The plaintiff has continued to meet with our office and express her continued interest to proceed with this litigation

[74]         At this point, it is not even clear if the plaintiff was made aware that her rights were in jeopardy.  There is no evidence to the effect that anyone ever raised this with her.

[90]         The facts of this case are quite different from those in Chiarelli, supra. In Chiarelli, the court found that there were steps the defence ought reasonably to have taken to protect themselves from prejudice.  This was based on their having received not only notice, but 12 medical reports, so they were aware the injuries were serious.  They were therefore in a position to assess the potential magnitude of the claim and consider the value of taking steps to protect themselves early on.

[91]         In this case, it is not even clear that notice was even sent to the defendant or his insurer, let alone received be either.  The defendant had already moved from the address to which notice appears to have been sent while the insurer has no record of having received it.

[92]         Even if the notice letter had been sent and received, absent any medical information as to the nature and extent of the injuries suffered, how can the defendant be faulted for not having initiated surveillance and why would the defendant have expected the defence to seek a defence medical assessment?  With whom?  No area of injury had been identified to allow the defendant to identify what kind of specialist they should retain to assess the plaintiff.

[93]         As in Noori, I conclude that the defence would have suffered irreparable prejudice if validation of service had been permitted at this late date.   They have lost the opportunity to conduct timely surveillance and a vocational assessment.  They have also lost the opportunity to isolate the injuries suffered in this accident as distinct from those suffered in the plaintiff’s fall in May 2013 by way of defence medical examinations.
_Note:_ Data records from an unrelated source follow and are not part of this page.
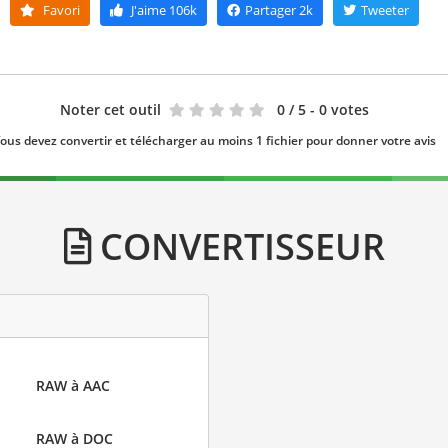
Favori
J'aime
106k
Partager
2k
Tweeter
Noter cet outil
0
/ 5 - 0 votes
ous devez convertir et télécharger au moins 1 fichier pour donner votre avis
CONVERTISSEUR
RAW à AAC
RAW à DOC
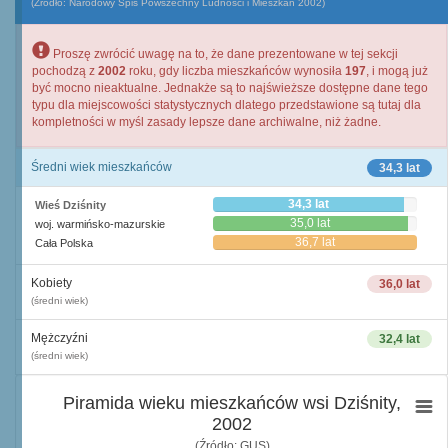
(Źródło: Narodowy Spis Powszechny Ludności i Mieszkań 2002)
Proszę zwrócić uwagę na to, że dane prezentowane w tej sekcji
pochodzą z
2002
roku, gdy liczba mieszkańców wynosiła
197
, i mogą już
być mocno nieaktualne. Jednakże są to najświeższe dostępne dane tego
typu dla miejscowości statystycznych dlatego przedstawione są tutaj dla
kompletności w myśl zasady lepsze dane archiwalne, niż żadne.
Średni wiek mieszkańców
34,3 lat
34,3 lat
Wieś Dziśnity
35,0 lat
woj. warmińsko-mazurskie
36,7 lat
Cała Polska
Kobiety
36,0 lat
(średni wiek)
Mężczyźni
32,4 lat
(średni wiek)
Piramida wieku mieszkańców wsi Dziśnity,
2002
(Źródło: GUS)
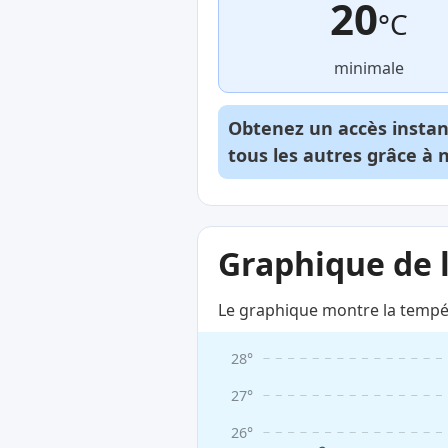
20
°C
minimale
Obtenez un accès insta
tous les autres grâce à 
Graphique de 
Le graphique montre la tempé
28°
27°
26°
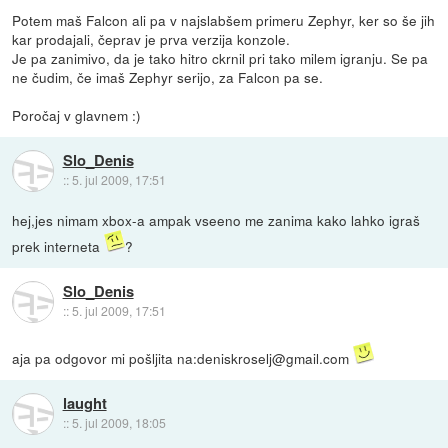
Potem maš Falcon ali pa v najslabšem primeru Zephyr, ker so še jih
kar prodajali, čeprav je prva verzija konzole.
Je pa zanimivo, da je tako hitro ckrnil pri tako milem igranju. Se pa
ne čudim, če imaš Zephyr serijo, za Falcon pa se.
Poročaj v glavnem :)
Slo_Denis
::
5. jul 2009, 17:51
hej,jes nimam xbox-a ampak vseeno me zanima kako lahko igraš
prek interneta
?
Slo_Denis
::
5. jul 2009, 17:51
aja pa odgovor mi pošljita na:deniskroselj@gmail.com
laught
::
5. jul 2009, 18:05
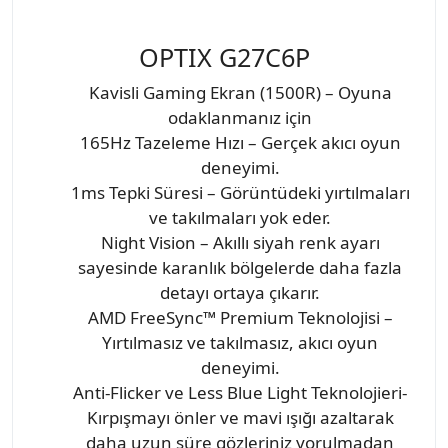
OPTIX G27C6P
Kavisli Gaming Ekran (1500R) – Oyuna
odaklanmanız için
165Hz Tazeleme Hızı – Gerçek akıcı oyun
deneyimi.
1ms Tepki Süresi – Görüntüdeki yırtılmaları
ve takılmaları yok eder.
Night Vision – Akıllı siyah renk ayarı
sayesinde karanlık bölgelerde daha fazla
detayı ortaya çıkarır.
AMD FreeSync™ Premium Teknolojisi –
Yırtılmasız ve takılmasız, akıcı oyun
deneyimi.
Anti-Flicker ve Less Blue Light Teknolojieri-
Kırpışmayı önler ve mavi ışığı azaltarak
daha uzun süre gözleriniz yorulmadan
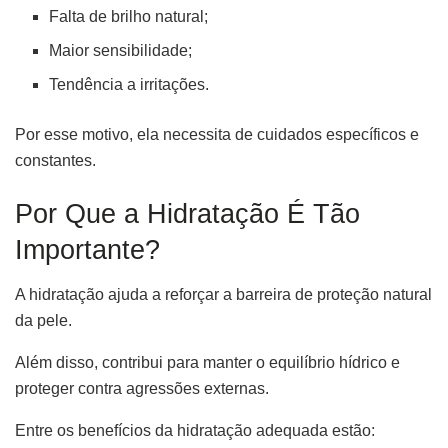
Falta de brilho natural;
Maior sensibilidade;
Tendência a irritações.
Por esse motivo, ela necessita de cuidados específicos e
constantes.
Por Que a Hidratação É Tão
Importante?
A hidratação ajuda a reforçar a barreira de proteção natural
da pele.
Além disso, contribui para manter o equilíbrio hídrico e
proteger contra agressões externas.
Entre os benefícios da hidratação adequada estão:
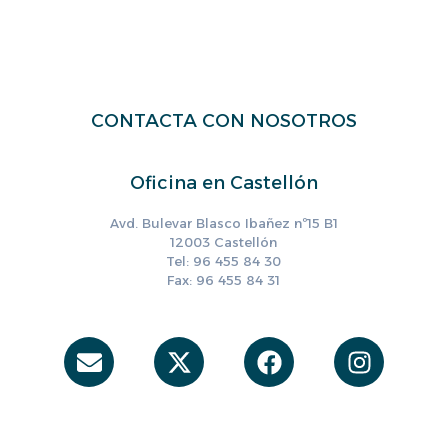
CONTACTA CON NOSOTROS
Oficina en Castellón
Avd. Bulevar Blasco Ibañez nº15 B1
12003 Castellón
Tel: 96 455 84 30
Fax: 96 455 84 31
Envelope
X-
Facebook
Instag
twitter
[94]         It is not reasonable to have expected them to have undertaken any of these steps in the absence of any information at all about the plaintiffs’ alleged injuries or losses.  Although plaintiff’s counsel was seeking and amassing these reports, they simply sat in their own file and none of these materials were forwarded to the defendant to allow them to assess the value of the claim or the work they should undertake to address it.

[95]         At best, the defence received notice and then heard nothing between November 2009 and March 2013.   In view of the two year limitation period and the 6 month period within which to serve the claim, they had no reason to do anything in the absence of service of the claim by June 2011.

[96]         Notice letters are usually sent before a plaintiff is in a position to assess if they can meet the legislative threshold, as the plaintiff alludes in her own pleading.  It is therefore not unusual for insurers to receive a notice that is never followed by an issued statement of claim.

[97]         In this case, it is not even clear if notice of the claim was received, or even sent.  There is no evidence form counsel with carriage at the relevant time addressing the issue.   As a result, the plaintiff’s position regarding prejudice is totally unfounded.

[98]         I am also mindful that a considerable period has now passed since this loss occurred and the parties have not yet gone to examinations for discovery.  Trying to reconstruct the events that led to the accident so long after the fact will be difficult.  When one is looking at a time frame of 6 years, concern about fading memoires is legitimate when liability remains in issue and those memories will have to be relied on.

[99]         For all of the above reasons, I conclude that the motion must be dismissed if I am to do justice between the parties.